Il laissa un silence s'installer et me fit un sourire charmeur.

-C'est un petit secret. J'aime particulièrement ce fruit, on l'appelle le gyanier. Il est originaire de mes terres et est souvent offert aux saikens.

Ces mots éveillèrent ma curiosité.

-Pour quelles raisons ?

-Tout simplement parce que les démons aiment les plats très épicés et ce fruit est une des seules choses provenant des enfers que peuvent manger les saikens qui n'en sont pas originaires. Et puis, il a une caractéristique que j'affectionne tout particulièrement et que tu ne vas pas tarder à découvrir.

Puis, il attrapa une des chaises sur laquelle il s'assit et posa son menton sur sa main, soutenant sa tête. Il me fixa alors avec attention, semblant attendre quelque chose.
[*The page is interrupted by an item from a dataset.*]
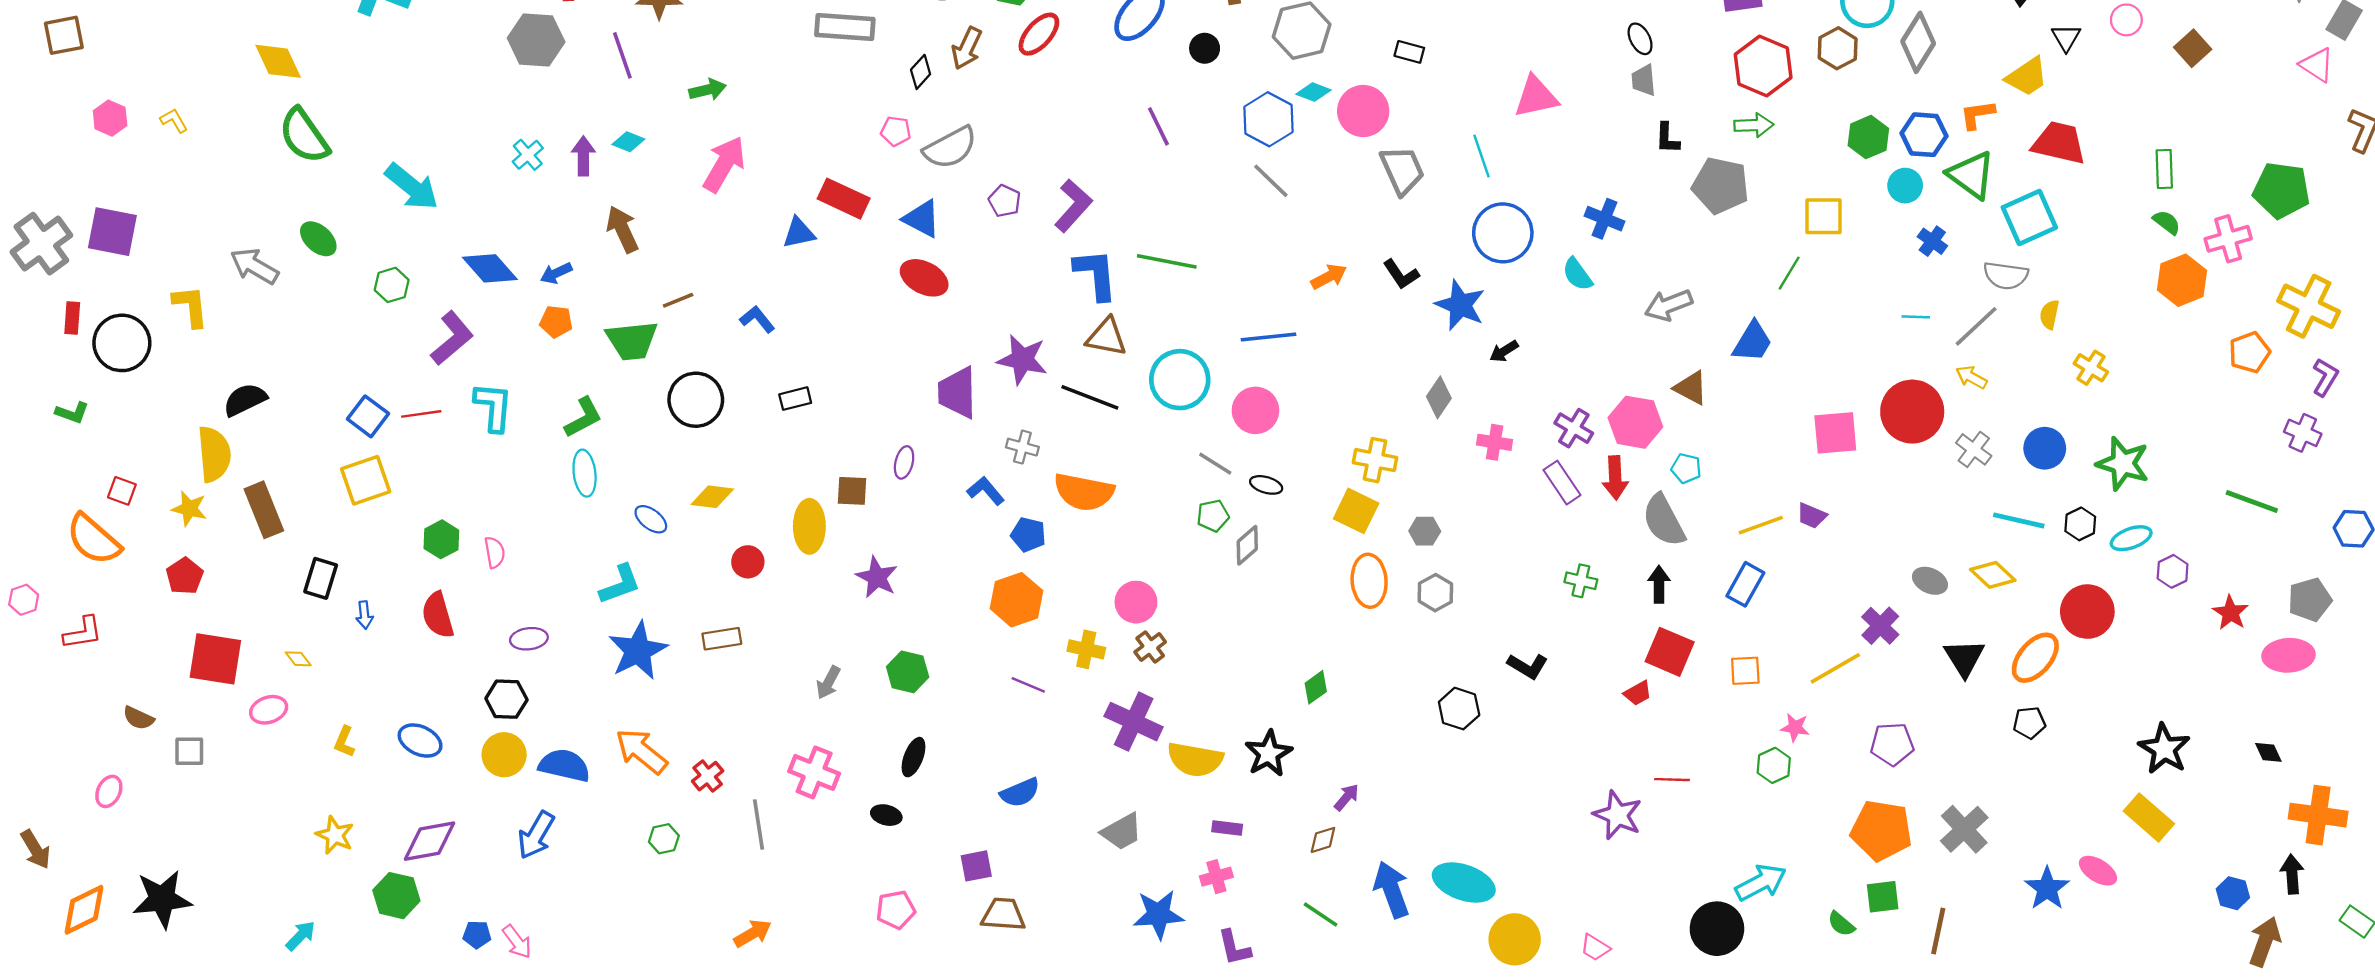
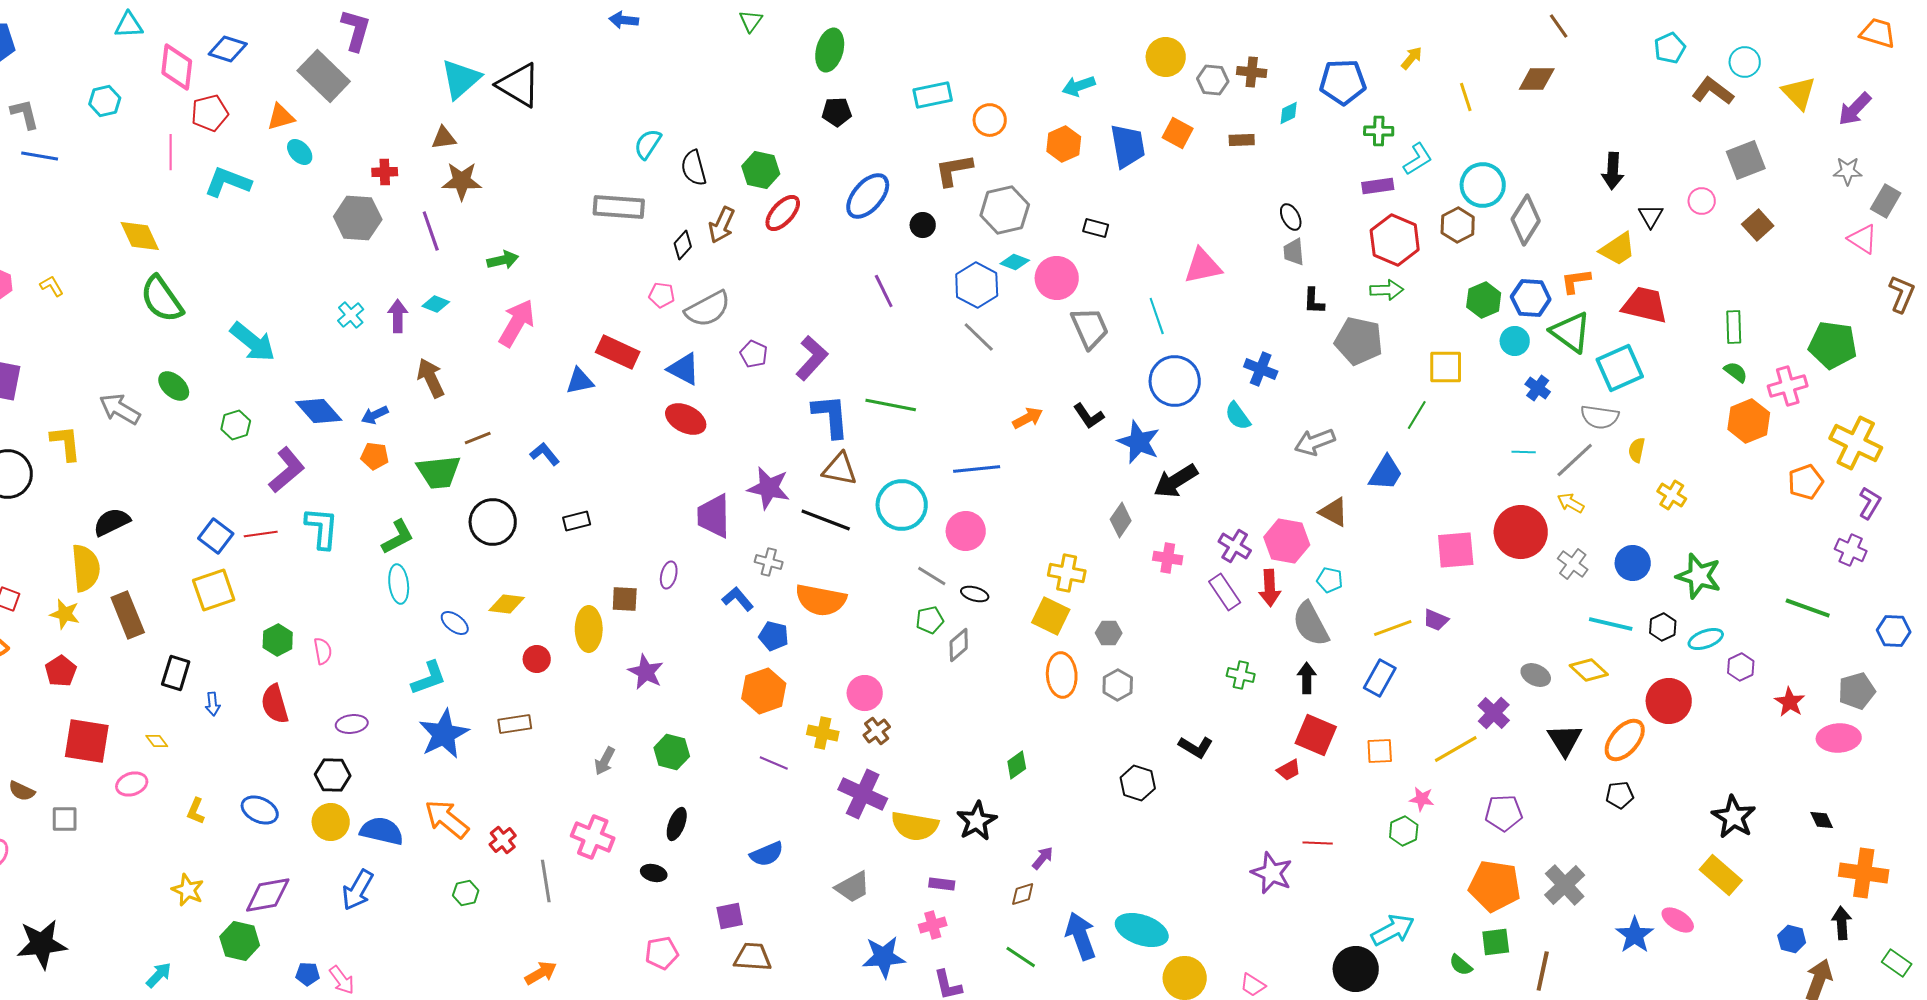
black arrow: (1504, 351) -> (1176, 481), size x1.8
Sa réaction m'inquiéta et je posai ma tartine, observant mon ventre. Je sentis une douce chaleur s'installer dans mon bas ventre et posai mes mains dessus, craignant la suite des évènements.

-Je vais tomber enceint ?

-Non, pouffa-t-il.

-Je vais disparaitre ?

Cette chaleur commençait tout de même à m'inquiéter.
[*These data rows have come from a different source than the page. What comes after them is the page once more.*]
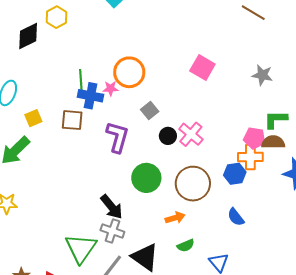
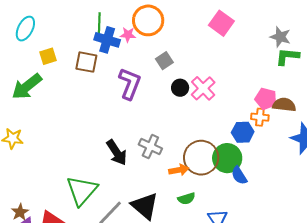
green L-shape: (276, 119) -> (287, 56), moved
orange cross: (250, 157) -> (260, 117), size x0.7
green circle: (146, 178) -> (227, 158), moved
brown circle: (193, 184) -> (201, 158), moved
gray cross: (112, 231) -> (150, 147), moved

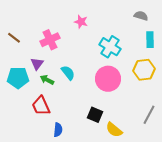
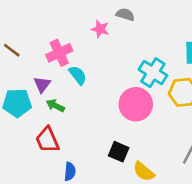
gray semicircle: (141, 16) -> (125, 15), moved
cyan cross: (110, 47) -> (153, 73), moved
cyan semicircle: (68, 73) -> (78, 75), moved

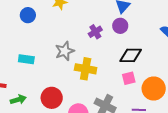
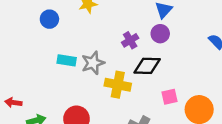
black diamond: (131, 55) -> (147, 66), moved
cyan rectangle: (26, 59) -> (67, 60), moved

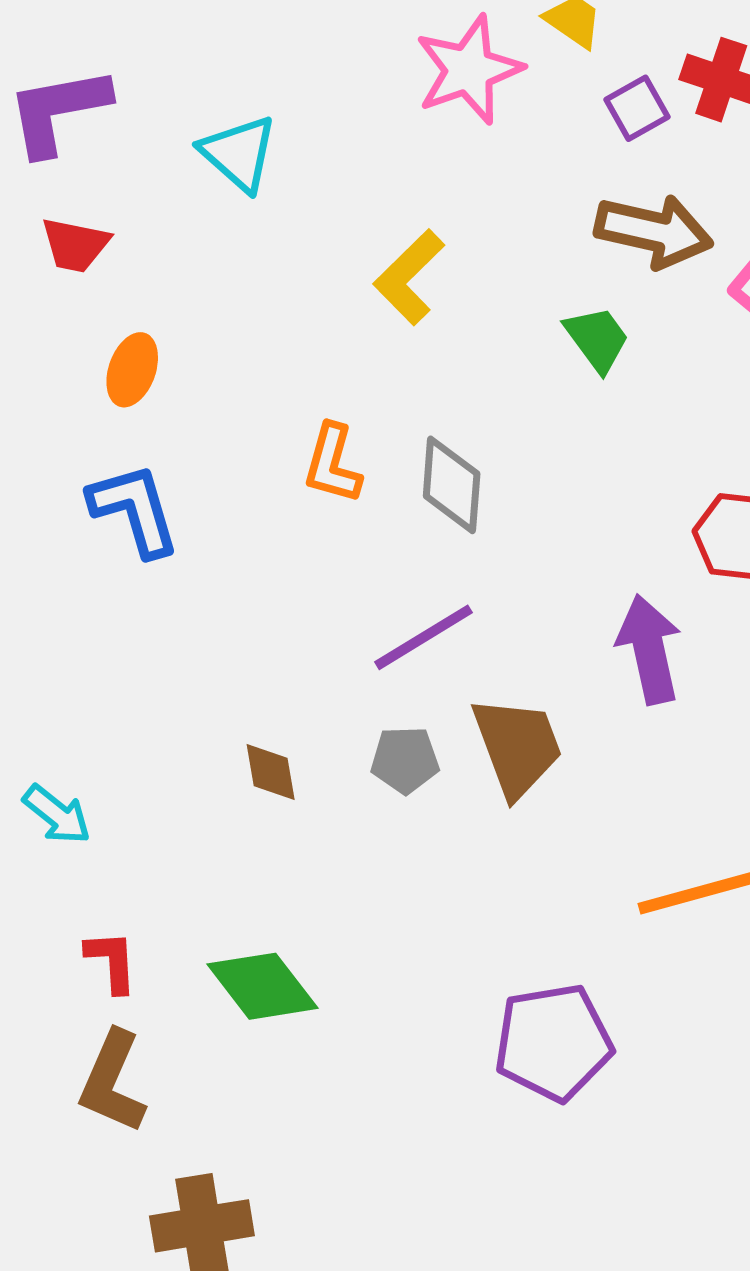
-Mon tendre, j'ai dit que l'on en offrait souvent aux compagnons des démons. Crois-tu qu'on passe une éternité à vous chercher pour tous vous faire disparaitre ?

-On ne sait jamais, bougonnai-je pragmatique. Les démons peuvent être contradictoires.

-Pas lorsqu'il s'agit des saikens.

Je ne comprenais pas ce qui m'arrivait. Mes cuisses se mirent à fourmiller et me voir me creuser les méninges l'amusa.

-Je vais devenir bleu ? m'enquérais-je en dernier recours.

-Non.

Il s'esclaffa avant de repousser sa chaise et s'approcha de moi comme un prédateur s'approcherait de sa proie.

-Mais je retiens que c'est une des premières choses à laquelle tu penses lorsque tu es excité.